После совета Иверине Юханнес горько упрекал себя за свою несдержанность на чердаке. Возвращаясь из деловых поездок, он привозил Саре Сусанне подарки. Куски туалетного мыла, которое, пока им не начинали пользоваться, благоухало в комнате или в комоде. Горжетку из белого песца. Серебряное кольцо с чеканкой и лунным камнем. Последний подарок заставил ее не улыбнуться, а заплакать. Он пытался развлекать ее, рассказывая о жизни за пределами Хавннеса. Показывал хорошие цифры в расчетной книге. Привозил цветочные луковицы, которые она могла посадить. Заставил работника выкрасить садовую изгородь белой краской с перламутровым отливом и сделал новую крышу на беседке. Нашел няню для детей и нанял работника на три дня, чтобы тот вычистил колодец. Привез домой еще одну корову и служанку, чтобы она возглавила все работы по дому и на кухне. Самым страшным для него было то, что Сара Сусанне не протестовала и не спрашивала, сколько все это стоит. И главное, что у нее как будто не было больше потребности в тех коротких беседах наедине, которые они вели у себя в спальне, когда он мог спокойно заикаться и знать, что его все-таки поймут.
За все лето с его страдой, ловом рыбы, заботами о лавке, поездками на шхуне, работой за полночь со счетами Юханнес так и не сумел понять, о чем думает Сара Сусанне. Из-за этого его терзало чувство мучительного одиночества. Он заметил, что, глядя на маленькую Магду или беря ее на руки, он не испытывает той радости, какую испытывал с другими детьми. Это угнетало его, потому что малышка нуждалась в нем — мало того, что ее кормила грудью чужая женщина, казалось, что у нее вообще нет матери. Без сомнения, она была необыкновенно красивым ребенком, у нее были темно-рыжие кудряшки и внимательный взгляд. И то и другое от матери.

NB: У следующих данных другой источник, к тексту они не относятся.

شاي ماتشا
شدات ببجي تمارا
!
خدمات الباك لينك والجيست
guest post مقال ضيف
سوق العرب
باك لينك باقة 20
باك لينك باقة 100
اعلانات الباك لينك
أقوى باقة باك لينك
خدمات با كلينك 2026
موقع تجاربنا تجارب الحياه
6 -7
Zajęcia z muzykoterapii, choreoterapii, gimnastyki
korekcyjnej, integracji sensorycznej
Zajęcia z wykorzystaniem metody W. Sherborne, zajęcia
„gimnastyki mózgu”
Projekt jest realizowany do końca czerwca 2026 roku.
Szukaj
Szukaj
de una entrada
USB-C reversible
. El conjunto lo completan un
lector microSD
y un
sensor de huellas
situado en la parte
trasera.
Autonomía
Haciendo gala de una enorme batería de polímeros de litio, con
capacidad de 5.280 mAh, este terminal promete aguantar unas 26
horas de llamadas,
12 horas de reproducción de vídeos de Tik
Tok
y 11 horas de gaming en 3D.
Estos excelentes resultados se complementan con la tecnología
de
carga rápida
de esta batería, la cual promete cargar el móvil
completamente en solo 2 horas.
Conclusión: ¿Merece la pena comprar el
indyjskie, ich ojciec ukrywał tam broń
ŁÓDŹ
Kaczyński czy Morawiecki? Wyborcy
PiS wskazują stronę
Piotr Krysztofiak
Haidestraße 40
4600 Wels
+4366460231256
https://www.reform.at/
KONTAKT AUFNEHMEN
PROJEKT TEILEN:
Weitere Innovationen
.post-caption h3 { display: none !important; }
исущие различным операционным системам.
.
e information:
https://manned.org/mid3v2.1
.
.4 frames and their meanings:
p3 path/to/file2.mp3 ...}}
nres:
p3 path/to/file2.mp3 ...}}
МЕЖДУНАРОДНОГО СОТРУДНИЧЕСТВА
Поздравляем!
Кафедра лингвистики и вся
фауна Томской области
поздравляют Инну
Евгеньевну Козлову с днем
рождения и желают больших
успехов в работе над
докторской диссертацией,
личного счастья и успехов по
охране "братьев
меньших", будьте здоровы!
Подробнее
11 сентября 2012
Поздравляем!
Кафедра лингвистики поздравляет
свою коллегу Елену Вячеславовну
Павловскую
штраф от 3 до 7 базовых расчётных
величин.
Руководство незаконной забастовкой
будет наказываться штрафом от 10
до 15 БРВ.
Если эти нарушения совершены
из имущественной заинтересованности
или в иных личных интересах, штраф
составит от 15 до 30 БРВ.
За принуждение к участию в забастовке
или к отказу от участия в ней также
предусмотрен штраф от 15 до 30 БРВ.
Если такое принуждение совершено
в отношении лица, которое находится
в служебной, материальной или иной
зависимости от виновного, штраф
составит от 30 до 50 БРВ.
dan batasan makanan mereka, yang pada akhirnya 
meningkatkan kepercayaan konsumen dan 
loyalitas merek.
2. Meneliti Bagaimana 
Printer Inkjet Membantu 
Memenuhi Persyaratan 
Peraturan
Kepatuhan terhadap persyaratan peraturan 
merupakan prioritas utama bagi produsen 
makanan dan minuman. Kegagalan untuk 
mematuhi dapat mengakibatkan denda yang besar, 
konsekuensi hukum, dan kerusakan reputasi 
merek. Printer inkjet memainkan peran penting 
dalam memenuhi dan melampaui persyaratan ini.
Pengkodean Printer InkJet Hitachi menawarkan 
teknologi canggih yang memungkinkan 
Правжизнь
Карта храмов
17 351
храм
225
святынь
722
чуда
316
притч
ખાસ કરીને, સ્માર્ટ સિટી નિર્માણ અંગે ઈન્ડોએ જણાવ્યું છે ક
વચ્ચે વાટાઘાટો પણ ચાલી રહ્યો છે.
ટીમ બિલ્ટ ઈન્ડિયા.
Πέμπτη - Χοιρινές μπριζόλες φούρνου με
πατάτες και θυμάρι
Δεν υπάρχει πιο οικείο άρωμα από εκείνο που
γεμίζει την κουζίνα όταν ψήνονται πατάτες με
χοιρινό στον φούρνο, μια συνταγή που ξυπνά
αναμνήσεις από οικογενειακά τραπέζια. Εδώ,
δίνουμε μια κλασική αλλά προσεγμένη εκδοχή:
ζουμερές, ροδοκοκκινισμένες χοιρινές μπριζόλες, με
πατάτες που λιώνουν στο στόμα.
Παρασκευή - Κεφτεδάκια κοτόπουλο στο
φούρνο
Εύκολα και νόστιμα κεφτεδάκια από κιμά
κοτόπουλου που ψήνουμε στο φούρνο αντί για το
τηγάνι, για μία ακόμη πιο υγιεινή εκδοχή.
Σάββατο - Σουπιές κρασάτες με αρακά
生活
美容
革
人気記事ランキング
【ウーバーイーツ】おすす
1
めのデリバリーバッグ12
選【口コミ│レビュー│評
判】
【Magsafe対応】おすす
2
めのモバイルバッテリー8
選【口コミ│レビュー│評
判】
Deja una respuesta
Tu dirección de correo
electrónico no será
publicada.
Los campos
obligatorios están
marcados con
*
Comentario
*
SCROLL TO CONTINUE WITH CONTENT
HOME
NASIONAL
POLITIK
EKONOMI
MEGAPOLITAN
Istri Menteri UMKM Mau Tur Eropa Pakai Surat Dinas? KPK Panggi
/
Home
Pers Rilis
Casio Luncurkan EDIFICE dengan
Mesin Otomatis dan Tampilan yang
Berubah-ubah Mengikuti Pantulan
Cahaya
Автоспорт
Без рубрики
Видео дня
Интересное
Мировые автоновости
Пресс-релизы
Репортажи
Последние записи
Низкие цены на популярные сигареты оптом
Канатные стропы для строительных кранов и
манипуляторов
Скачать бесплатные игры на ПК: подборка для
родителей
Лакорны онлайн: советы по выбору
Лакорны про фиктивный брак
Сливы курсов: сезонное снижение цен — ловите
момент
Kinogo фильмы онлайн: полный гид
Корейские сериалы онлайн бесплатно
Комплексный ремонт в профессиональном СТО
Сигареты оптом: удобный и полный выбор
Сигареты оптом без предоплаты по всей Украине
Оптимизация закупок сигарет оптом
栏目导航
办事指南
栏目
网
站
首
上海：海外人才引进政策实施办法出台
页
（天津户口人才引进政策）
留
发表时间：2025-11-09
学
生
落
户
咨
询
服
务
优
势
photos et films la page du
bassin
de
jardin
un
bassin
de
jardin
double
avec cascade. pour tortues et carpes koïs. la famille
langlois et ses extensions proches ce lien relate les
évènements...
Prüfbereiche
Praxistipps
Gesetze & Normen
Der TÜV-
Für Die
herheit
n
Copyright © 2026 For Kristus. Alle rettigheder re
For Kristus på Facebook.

Юханнес, который всегда свободно разговаривал со своими детьми о чем угодно, потому что они с рождения привыкли к его заиканию, теперь молчал и замыкался в себе, как старый гном, когда они доверчиво вкладывали свои ладошки в его руку, чтобы идти вместе с ним. При первом же удобном случае он уезжал из Хавннеса, но и вне дома тоже хранил молчание. Он не прикасался к Саре Сусанне ниже талии. И, что еще хуже, ей как будто была даже не нужна его близость! Она как будто забыла, что они обвенчаны друг с другом перед Богом и людьми. Нет, она ни словом, ни движением не просила его о близости! Хотя, если бы она предложила ему себя он, безусловно, попытался бы отговорить ее от этого.
"Сначала тебе надо поправиться", — ответил бы он ей.
И тогда в следующий приезд Иверине он мог бы сказать невестке, что честно сделал все, что от него зависело.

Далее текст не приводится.